Is it just me, but do the holidays take on a different feel at different points in your life, or maybe at different places you have lived? My family celebrates Christmas and I am sure my thoughts about what Christmas ‘should be like’ were solidified in my childhood. I have written a lot about my Christmas memories on this blog.
I’m not sure why, but I more relate Christmas to my father than any of the other adults in my life. Maybe because he was alive and in my life longer than others or maybe it is because his outlook on Christmas was always very childlike and I found that appealing.
This morning I was listening to ‘records’ on YouTube trying to find the version of “A Christmas Carol” my parents had on a record. I have purchased a couple of old records trying to find it, but none of them sound ‘exactly’ right. I can still remember that first line so well “Marley was dead”. Well, I thought I remembered it, but now I question myself. I have listened to Basil Rathbone, Orson Wells, Sir Ralph Richardson, Lionel Barrymore, and Sir Lawrence Olivier – which ‘may’ be the recording I remember. I have written here about that record before and it is a memory that will always come up for me.
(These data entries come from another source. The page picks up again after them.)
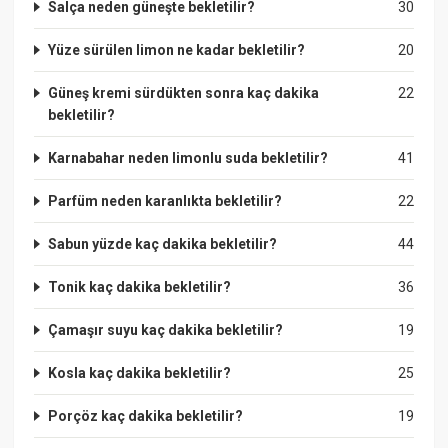
Salça neden güneşte bekletilir?
30
Yüze sürülen limon ne kadar bekletilir?
20
Güneş kremi sürdükten sonra kaç dakika
22
bekletilir?
Karnabahar neden limonlu suda bekletilir?
41
Parfüm neden karanlıkta bekletilir?
22
Sabun yüzde kaç dakika bekletilir?
44
Tonik kaç dakika bekletilir?
36
Çamaşır suyu kaç dakika bekletilir?
19
Kosla kaç dakika bekletilir?
25
Porçöz kaç dakika bekletilir?
19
If you click on the post above you will also see a photo of the silver Christmas tree that my father loved. It is a good memory for me, but I never loved the tree. It’s funny when you think about how traditions are born and what we decide to take with us into our adulthood and what we choose to leave behind.
For example, my Dad loved opening presents on Christmas Eve. I hated that. I like easing into Christmas morning and the anticipation leading up to the day. I did not like waking up Christmas morning and all the hustle and bustle was already over. I left that tradition behind, like I did the silver tree.
We also put an array of colored lights on our tree, the same as we did when we were both kids. No ‘all white lights’ for us. (My dad was very fond of outdoor decorations that were all blue lights, but he never used them himself).
It’s funny. In my head, due to the pandemic, I keep thinking how different it will be to be just the two of us on Christmas day. But when I look back through my blog, most of our Christmas days since we retired, we have celebrated just the two of us. Our children have so many families to split their time between, we always just celebrate with them when we can. When we lived in Florida, my daughter and her wife would always be with us on Christmas Day and we always spent Christmas Eve with them. I miss that and now even more so because they have a little girl. Somehow we thought it would be different when we retired closer to family.
So, while this year will be different, many things remain the same. We will keep the reason for the celebration uppermost in our thoughts and hope that next year we will be able to spend a little more time with our family.
(My vertigo is better, bur I am taking it easy as I get back to doing more. This is the post I wrote about abandoning in my draft folder, so I decided to use it today.)